# Location of antenna relay?



## OnTheRoad (Dec 19, 2005)

Where the antenna relay for the auto antenna on a 93 Maxima GXE?

OnTheRoad


----------



## MyGreenMax94 (Dec 17, 2005)

What is wrong with your antenna..symtoms??


----------



## OnTheRoad (Dec 19, 2005)

MyGreenMax94 said:


> What is wrong with your antenna..symtoms??


I'm getting a parasitic drain and am looking into the usual list of suspects. The automatic antenna was the problem on my other car, so ....


----------



## MyGreenMax94 (Dec 17, 2005)

OnTheRoad said:


> I'm getting a parasitic drain and am looking into the usual list of suspects. The automatic antenna was the problem on my other car, so ....



Just turn the car on and let the antenna raise up then unplug it...If the drain goes away then you found it...
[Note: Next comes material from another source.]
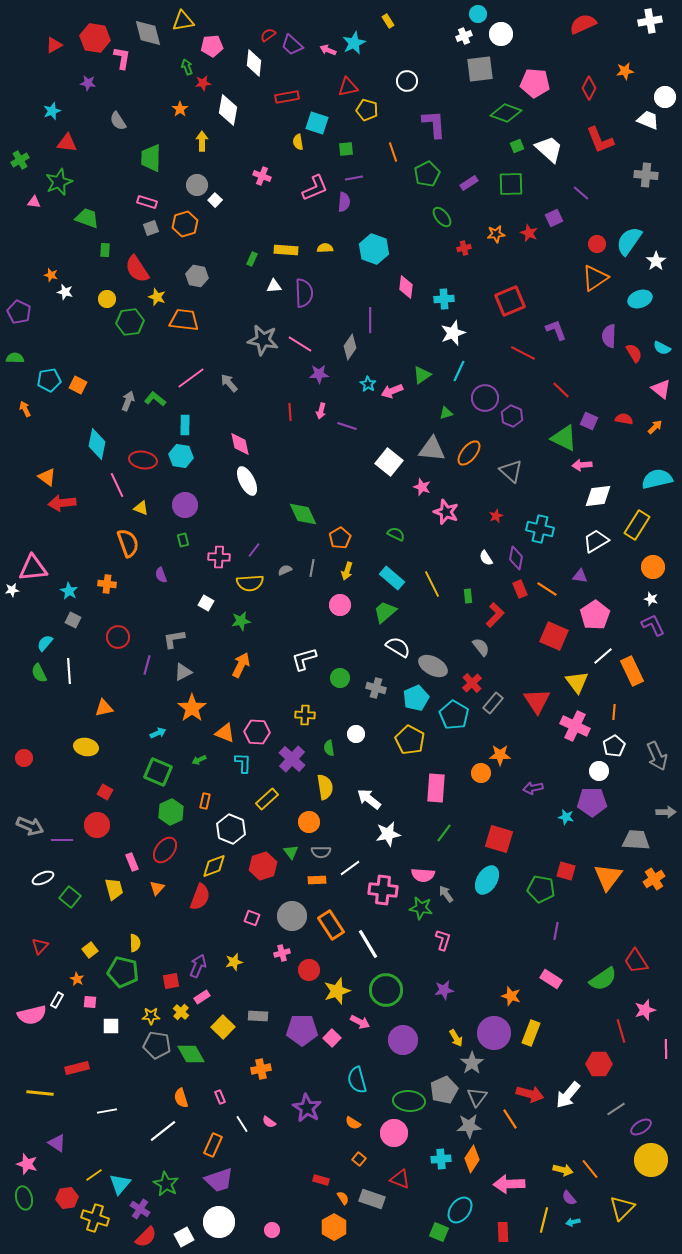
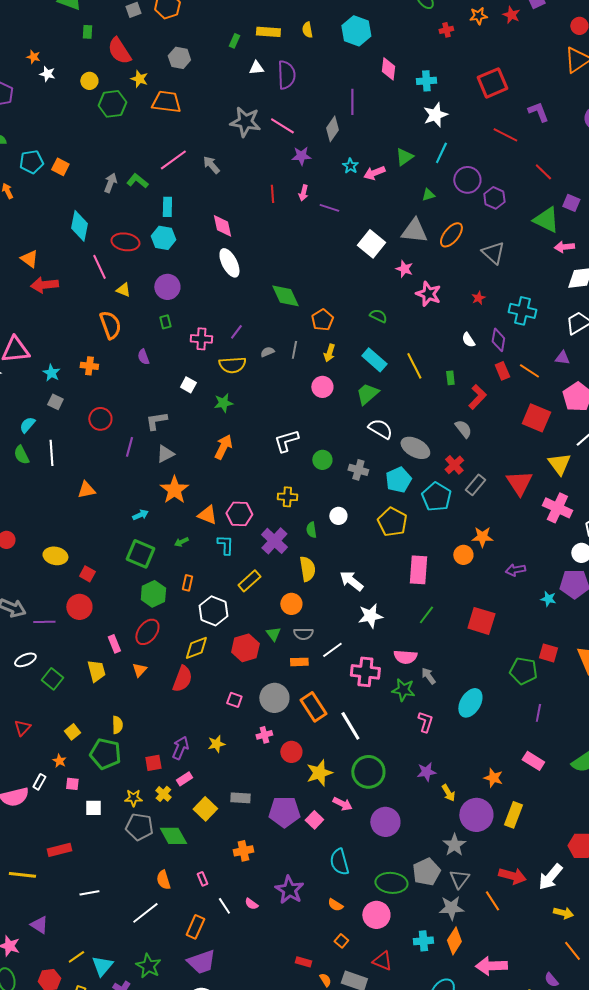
yellow semicircle: (325, 248) -> (307, 30), turned -98
yellow ellipse: (86, 747) -> (55, 556), moved
cyan ellipse: (487, 880) -> (470, 703), moved
yellow arrow: (456, 1038) -> (448, 793), moved
yellow arrow: (563, 1170) -> (563, 913), moved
But here is the antenna wiring diagram for shits and giggles..


----------



## OnTheRoad (Dec 19, 2005)

Thanks. Turned out to be the alarm. Off, but one contact open - the hood.
Is the relay on the antenna unit or located elsewhere?

OnTheRoad.



MyGreenMax94 said:


> Just turn the car on and let the antenna raise up then unplug it...If the drain goes away then you found it...
> 
> But here is the antenna wiring diagram for shits and giggles..


----------



## MyGreenMax94 (Dec 17, 2005)

OnTheRoad said:


> Thanks. Turned out to be the alarm. Off, but one contact open - the hood.
> Is the relay on the antenna unit or located elsewhere?
> 
> OnTheRoad.



The fsm doesn't say where it is located...It might be on the antenna assembly itself...If not you might have to trace the wiring from the antenna to the front to find it...


----------